Robespierre was in the hall of the Convention on the day of 9 Thermidor II (27 July 1794), when the deputies voted for the arrests of Maximilien, Louis Antoine de Saint-Just and Georges Couthon after a heated discussion. Robespierre then rose from his place on the benches and said, "I am as guilty as him; I share his virtues, I want to share his fate. I ask also to be charged." He was joined by Philippe-François-Joseph Le Bas. The five were kept under guard in the rooms of the Committee of General Security, where they remained until a place could be found for them. Hearing of the arrests, the Commune of Paris issued orders to all prisons in the city, forbidding them to take any prisoner in, sent by the Convention. Robespierre was refused at Prison Saint-Lazare and taken to the prison of La Force while Maximilien was taken to the Luxembourg. Because of the Commune's orders, they were released and made their way to the Hôtel de Ville. Escorted by two municipal officers, Robespierre was the first to arrive. There they spent the rest of the evening vainly trying to coordinate an insurrection. In the early morning of 10 Thermidor, the forces of the Convention under Paul Barras burst in and succeeded in taking most of them alive, except Le Bas, who had shot himself, and Jean-Baptiste Coffinhal, who succeeded in escaping but turned himself in after a week.

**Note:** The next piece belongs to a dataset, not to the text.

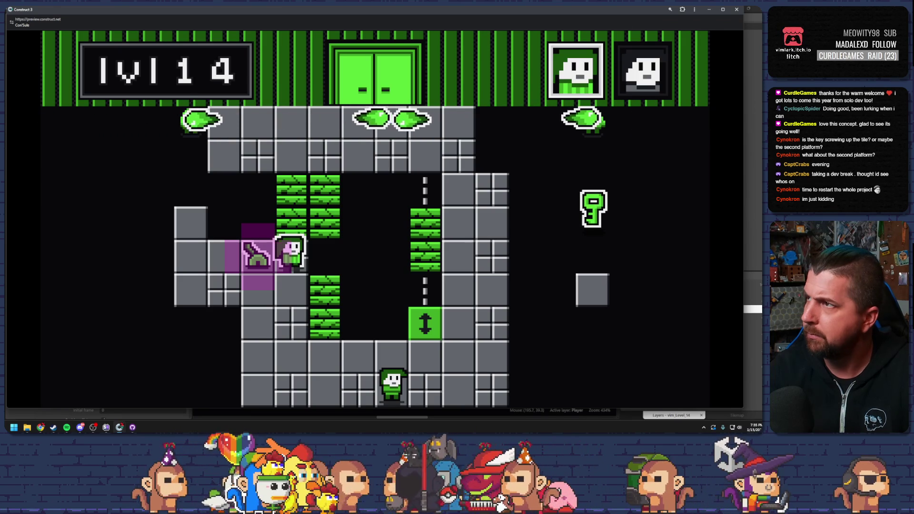
key("alt+Tab")
Nudge the lever down one grid cell and playtest reaching it
key("Down")
left_click(258, 18)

In order to avoid capture, Robespierre took off his shoes and jumped from a ledge. He landed on the steps, or on some bayonets, resulting in a pelvic fracture and several serious head contusions. Barras ordered that Robespierre be carried back to the rooms of the Committee of General Security. After a couple of hours the prisoners were taken to the Conciergerie prison; four of them were lying on stretchers. After identification at the Revolutionary Tribunal according to the Law of 22 Prairial, the twenty-two convicts were sent to the scaffold on Place de la Révolution in the early evening. Couthon was the second of the prisoners to be executed, with Robespierre as the third, Hanriot as the ninth and Maximilien as the tenth.